(Input begins)

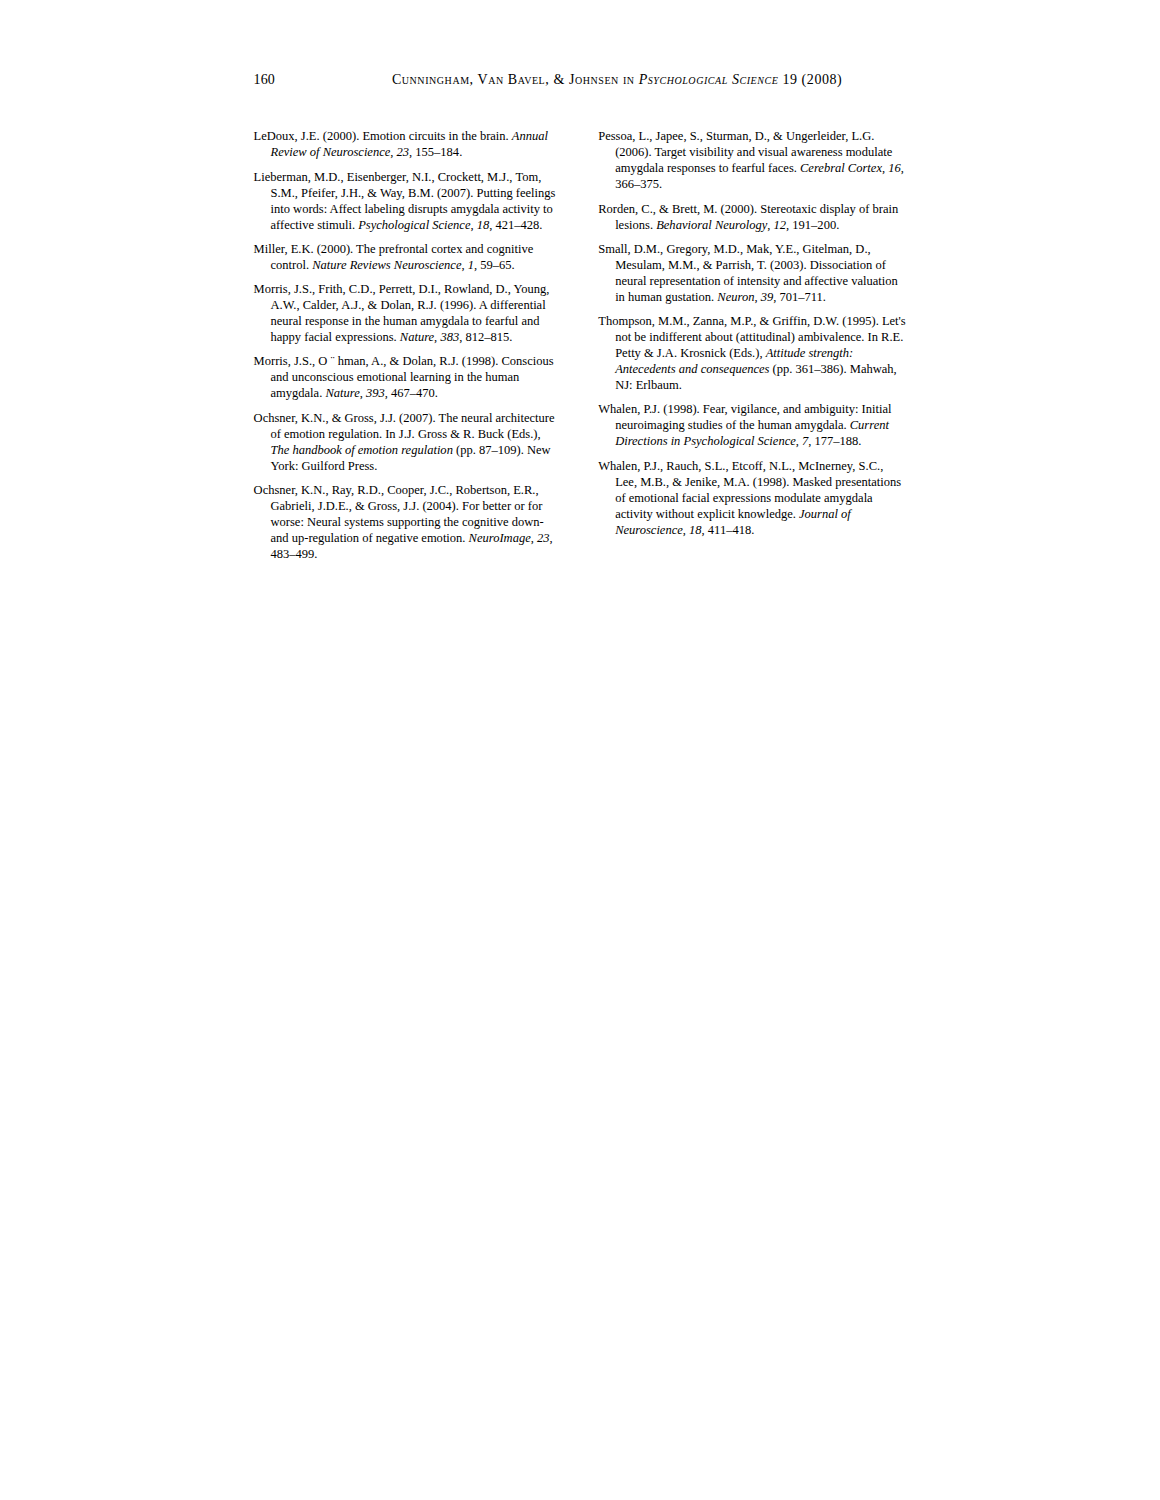160 Cunningham, Van Bavel, & Johnsen in Psychological Science 19 (2008)
LeDoux, J.E. (2000). Emotion circuits in the brain. Annual Review of Neuroscience, 23, 155–184.
Lieberman, M.D., Eisenberger, N.I., Crockett, M.J., Tom, S.M., Pfeifer, J.H., & Way, B.M. (2007). Putting feelings into words: Affect labeling disrupts amygdala activity to affective stimuli. Psychological Science, 18, 421–428.
Miller, E.K. (2000). The prefrontal cortex and cognitive control. Nature Reviews Neuroscience, 1, 59–65.
Morris, J.S., Frith, C.D., Perrett, D.I., Rowland, D., Young, A.W., Calder, A.J., & Dolan, R.J. (1996). A differential neural response in the human amygdala to fearful and happy facial expressions. Nature, 383, 812–815.
Morris, J.S., O ¨ hman, A., & Dolan, R.J. (1998). Conscious and unconscious emotional learning in the human amygdala. Nature, 393, 467–470.
Ochsner, K.N., & Gross, J.J. (2007). The neural architecture of emotion regulation. In J.J. Gross & R. Buck (Eds.), The handbook of emotion regulation (pp. 87–109). New York: Guilford Press.
Ochsner, K.N., Ray, R.D., Cooper, J.C., Robertson, E.R., Gabrieli, J.D.E., & Gross, J.J. (2004). For better or for worse: Neural systems supporting the cognitive down- and up-regulation of negative emotion. NeuroImage, 23, 483–499.
Pessoa, L., Japee, S., Sturman, D., & Ungerleider, L.G. (2006). Target visibility and visual awareness modulate amygdala responses to fearful faces. Cerebral Cortex, 16, 366–375.
Rorden, C., & Brett, M. (2000). Stereotaxic display of brain lesions. Behavioral Neurology, 12, 191–200.
Small, D.M., Gregory, M.D., Mak, Y.E., Gitelman, D., Mesulam, M.M., & Parrish, T. (2003). Dissociation of neural representation of intensity and affective valuation in human gustation. Neuron, 39, 701–711.
Thompson, M.M., Zanna, M.P., & Griffin, D.W. (1995). Let's not be indifferent about (attitudinal) ambivalence. In R.E. Petty & J.A. Krosnick (Eds.), Attitude strength: Antecedents and consequences (pp. 361–386). Mahwah, NJ: Erlbaum.
Whalen, P.J. (1998). Fear, vigilance, and ambiguity: Initial neuroimaging studies of the human amygdala. Current Directions in Psychological Science, 7, 177–188.
Whalen, P.J., Rauch, S.L., Etcoff, N.L., McInerney, S.C., Lee, M.B., & Jenike, M.A. (1998). Masked presentations of emotional facial expressions modulate amygdala activity without explicit knowledge. Journal of Neuroscience, 18, 411–418.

(Input ends)

Problem: Retype, exactly and in full, the lines above from the one containing "Science, 18, 421–428." through the one containing "Nature, 383, 812–815.".

Solution:
Lieberman, M.D., Eisenberger, N.I., Crockett, M.J., Tom, S.M., Pfeifer, J.H., & Way, B.M. (2007). Putting feelings into words: Affect labeling disrupts amygdala activity to affective stimuli. Psychological Science, 18, 421–428.
Miller, E.K. (2000). The prefrontal cortex and cognitive control. Nature Reviews Neuroscience, 1, 59–65.
Morris, J.S., Frith, C.D., Perrett, D.I., Rowland, D., Young, A.W., Calder, A.J., & Dolan, R.J. (1996). A differential neural response in the human amygdala to fearful and happy facial expressions. Nature, 383, 812–815.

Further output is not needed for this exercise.